Tobias Bernstrup’s Dark, Dystopian World of War-Scarred Landscapes
Mixed-media artist Tobias Bernstrup is not one to shy away from difficult topics. As he has said about his approach: “Without being pretentious, I would rather create alternative routes to experiencing and understanding the world, understanding what it means to be human today.” In his current solo exhibition at Andréhn-Schiptjenko (his third at the gallery) he takes stock of the state of the world, and our place in it, through a new series of paintings, sculptures, and a video work, full of dark, dystopian imagery tinged with optimism—or is it irony?

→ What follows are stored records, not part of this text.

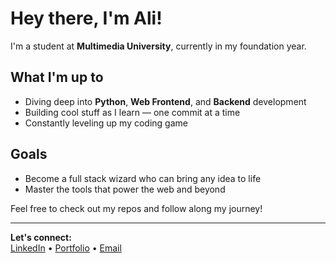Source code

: # Hey there, I'm Ali!

I'm a student at **Multimedia University**, currently in my foundation year.

## What I'm up to
- Diving deep into **Python**, **Web Frontend**, and **Backend** development  
- Building cool stuff as I learn — one commit at a time  
- Constantly leveling up my coding game

## Goals
- Become a full stack wizard who can bring any idea to life  
- Master the tools that power the web and beyond

Feel free to check out my repos and follow along my journey!

---

**Let's connect:**  
[LinkedIn](https://www.linkedin.com/in/ali-sajulake-5098071b4) • [Portfolio](https://xprotonium.com) • [Email](mailto:xprotonium@gmail.com)
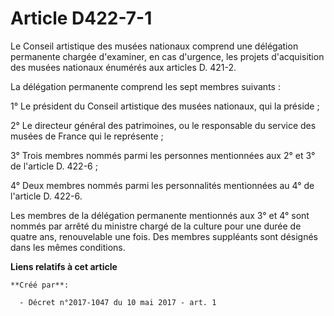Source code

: # Article D422-7-1

Le Conseil artistique des musées nationaux comprend une délégation permanente chargée d'examiner, en cas d'urgence, les
projets d'acquisition des musées nationaux énumérés aux articles D. 421-2.

La délégation permanente comprend les sept membres suivants :

1° Le président du Conseil artistique des musées nationaux, qui la préside ;

2° Le directeur général des patrimoines, ou le responsable du service des musées de France qui le représente ;

3° Trois membres nommés parmi les personnes mentionnées aux 2° et 3° de l'article D. 422-6 ;

4° Deux membres nommés parmi les personnalités mentionnées au 4° de l'article D. 422-6.

Les membres de la délégation permanente mentionnés aux 3° et 4° sont nommés par arrêté du ministre chargé de la culture pour
une durée de quatre ans, renouvelable une fois. Des membres suppléants sont désignés dans les mêmes conditions.

**Liens relatifs à cet article**

	**Créé par**:

	  - Décret n°2017-1047 du 10 mai 2017 - art. 1

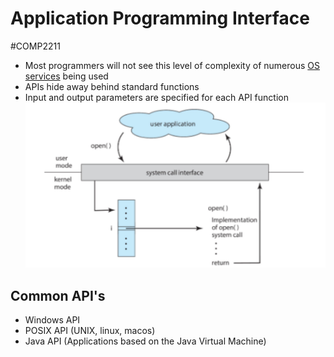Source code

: # Application Programming Interface
#COMP2211
- Most programmers will not see this level of complexity of numerous [OS services](OS%20Services.md) being used
- APIs hide away behind standard functions
- Input and output parameters are specified for each API function
![](Images/API_Open.png)
## Common API's
- Windows API
- POSIX API (UNIX, linux, macos)
- Java API (Applications based on the Java Virtual Machine)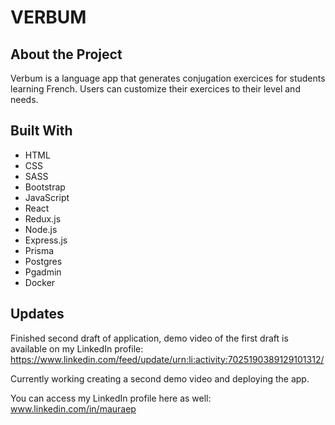 # VERBUM



## About the Project

Verbum is a language app that generates conjugation exercices for students learning French. Users can customize their exercices to their level and needs.

## Built With
- HTML
- CSS
- SASS
- Bootstrap
- JavaScript
- React
- Redux.js
- Node.js
- Express.js
- Prisma
- Postgres
- Pgadmin
- Docker 

## Updates

Finished second draft of application, demo video of the first draft is available on my LinkedIn profile: https://www.linkedin.com/feed/update/urn:li:activity:7025190389129101312/

Currently working creating a second demo video and deploying the app.

You can access my LinkedIn profile here as well: www.linkedin.com/in/mauraep
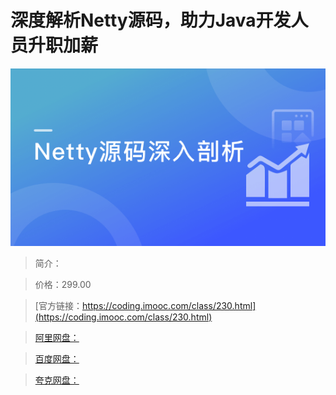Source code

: # 深度解析Netty源码，助力Java开发人员升职加薪

![img](../../assets/5fcdfcac09ee0e7f05400304.png)

> 简介：

> 价格：299.00

> [官方链接：https://coding.imooc.com/class/230.html](https://coding.imooc.com/class/230.html)

> [阿里网盘：]()

> [百度网盘：]()

> [夸克网盘：]()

The exhibition takes its title from that of his video, South of Heaven (2014), which serves as its anchor. Bernstrup’s fascination with and indebtedness to video games is apparent in the work’s computer-modeled imagery and its hyper-real aesthetic. It opens with a scene of an airplane flying high in a cloudy sky and releasing a bomb onto a desolate, wintry landscape. This landscape is a re-creation of Caspar David Friedrich’s early 19th-century painting, Monastery Graveyard in the Snow, which was destroyed during the Allied bombing of Germany during WWII and now exists only in the form of a black-and-white photograph. As much as the video serves as an homage to or meditation upon Friedrich’s lost painting and the war-scarred German landscape, it also has universal appeal. Through it, the artist suggests that the ideal worlds we dream of and build are all, ultimately, subject to destruction.
In other works in the exhibition, Bernstrup pairs words associated with optimism and industriousness—like “promise” and “hope”—with images that suggest their opposites. In a sculpture titled Promise (2014), for example, he constructs a high-rise-like tower out of the word, “promise,” which appears partially bombed. Or could this be about potential, rather than destruction, if the word “promise” were taken optimistically? Perhaps this is an old building slated for demolition to make way for the new. It is up to us to determine how to read these intentionally ambiguous works, and to decide if what lies “south of heaven” is the earth, or hell.